(Record set)

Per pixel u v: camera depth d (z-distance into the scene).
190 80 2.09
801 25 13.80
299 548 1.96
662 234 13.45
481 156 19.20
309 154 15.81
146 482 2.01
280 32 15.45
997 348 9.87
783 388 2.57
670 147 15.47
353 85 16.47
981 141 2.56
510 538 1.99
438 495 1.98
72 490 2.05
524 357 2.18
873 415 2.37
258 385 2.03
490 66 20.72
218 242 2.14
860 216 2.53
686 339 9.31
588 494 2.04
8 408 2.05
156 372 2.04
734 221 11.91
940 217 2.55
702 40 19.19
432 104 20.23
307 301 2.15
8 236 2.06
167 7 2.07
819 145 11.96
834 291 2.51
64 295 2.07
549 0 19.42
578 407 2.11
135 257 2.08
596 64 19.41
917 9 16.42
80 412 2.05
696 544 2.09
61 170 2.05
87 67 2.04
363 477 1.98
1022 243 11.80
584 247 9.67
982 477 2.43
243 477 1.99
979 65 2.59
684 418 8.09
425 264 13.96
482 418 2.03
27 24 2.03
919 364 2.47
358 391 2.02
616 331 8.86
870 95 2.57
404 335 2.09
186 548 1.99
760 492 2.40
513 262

(End Record set)

## Brief
Beginning at the line with "258 385 2.03" and stopping after the line with "243 477 1.99", please write out every line of the data above exactly and nothing else.

## Exercise response
258 385 2.03
490 66 20.72
218 242 2.14
860 216 2.53
686 339 9.31
588 494 2.04
8 408 2.05
156 372 2.04
734 221 11.91
940 217 2.55
702 40 19.19
432 104 20.23
307 301 2.15
8 236 2.06
167 7 2.07
819 145 11.96
834 291 2.51
64 295 2.07
549 0 19.42
578 407 2.11
135 257 2.08
596 64 19.41
917 9 16.42
80 412 2.05
696 544 2.09
61 170 2.05
87 67 2.04
363 477 1.98
1022 243 11.80
584 247 9.67
982 477 2.43
243 477 1.99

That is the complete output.